## Exercise material
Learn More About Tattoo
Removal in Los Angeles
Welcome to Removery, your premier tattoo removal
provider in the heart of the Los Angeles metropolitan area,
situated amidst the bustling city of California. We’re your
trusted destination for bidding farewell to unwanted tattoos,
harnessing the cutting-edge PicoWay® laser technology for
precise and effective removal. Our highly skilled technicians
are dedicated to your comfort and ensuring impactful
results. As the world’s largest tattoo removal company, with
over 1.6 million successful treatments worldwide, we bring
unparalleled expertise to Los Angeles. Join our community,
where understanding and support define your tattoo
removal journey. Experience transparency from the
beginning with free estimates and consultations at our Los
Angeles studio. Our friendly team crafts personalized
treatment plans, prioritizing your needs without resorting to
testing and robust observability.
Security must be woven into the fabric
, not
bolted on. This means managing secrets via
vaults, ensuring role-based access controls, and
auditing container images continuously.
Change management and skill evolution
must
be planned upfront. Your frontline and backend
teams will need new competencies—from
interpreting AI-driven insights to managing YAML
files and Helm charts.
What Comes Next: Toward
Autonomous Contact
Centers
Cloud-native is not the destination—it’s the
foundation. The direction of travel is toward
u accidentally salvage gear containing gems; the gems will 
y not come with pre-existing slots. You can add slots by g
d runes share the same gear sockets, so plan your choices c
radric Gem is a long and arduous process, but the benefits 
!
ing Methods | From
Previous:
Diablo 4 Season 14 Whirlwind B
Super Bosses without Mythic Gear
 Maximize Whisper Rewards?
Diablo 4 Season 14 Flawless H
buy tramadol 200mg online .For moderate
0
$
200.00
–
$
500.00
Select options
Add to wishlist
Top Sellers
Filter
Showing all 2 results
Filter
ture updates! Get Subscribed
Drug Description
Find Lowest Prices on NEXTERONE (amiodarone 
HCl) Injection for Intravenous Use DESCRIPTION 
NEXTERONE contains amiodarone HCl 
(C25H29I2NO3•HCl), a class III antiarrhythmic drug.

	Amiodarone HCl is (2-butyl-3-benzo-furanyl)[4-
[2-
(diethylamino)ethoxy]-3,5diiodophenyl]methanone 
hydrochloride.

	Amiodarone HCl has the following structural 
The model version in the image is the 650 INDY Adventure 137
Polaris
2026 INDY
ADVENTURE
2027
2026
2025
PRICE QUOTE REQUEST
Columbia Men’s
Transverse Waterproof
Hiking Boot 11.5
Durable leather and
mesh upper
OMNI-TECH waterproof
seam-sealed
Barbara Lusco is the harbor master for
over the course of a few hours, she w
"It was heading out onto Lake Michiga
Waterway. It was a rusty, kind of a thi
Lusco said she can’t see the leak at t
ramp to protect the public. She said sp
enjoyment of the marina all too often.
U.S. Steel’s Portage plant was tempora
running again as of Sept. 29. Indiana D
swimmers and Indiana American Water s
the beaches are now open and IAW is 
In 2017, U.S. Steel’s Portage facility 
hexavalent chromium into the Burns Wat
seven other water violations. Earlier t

## Activity
Look for the line with "swimmers and Indiana American Water s" in the records above. Repeat it and each line after it exactly.

## Result for this task
swimmers and Indiana American Water s
the beaches are now open and IAW is 
In 2017, U.S. Steel’s Portage facility 
hexavalent chromium into the Burns Wat
seven other water violations. Earlier t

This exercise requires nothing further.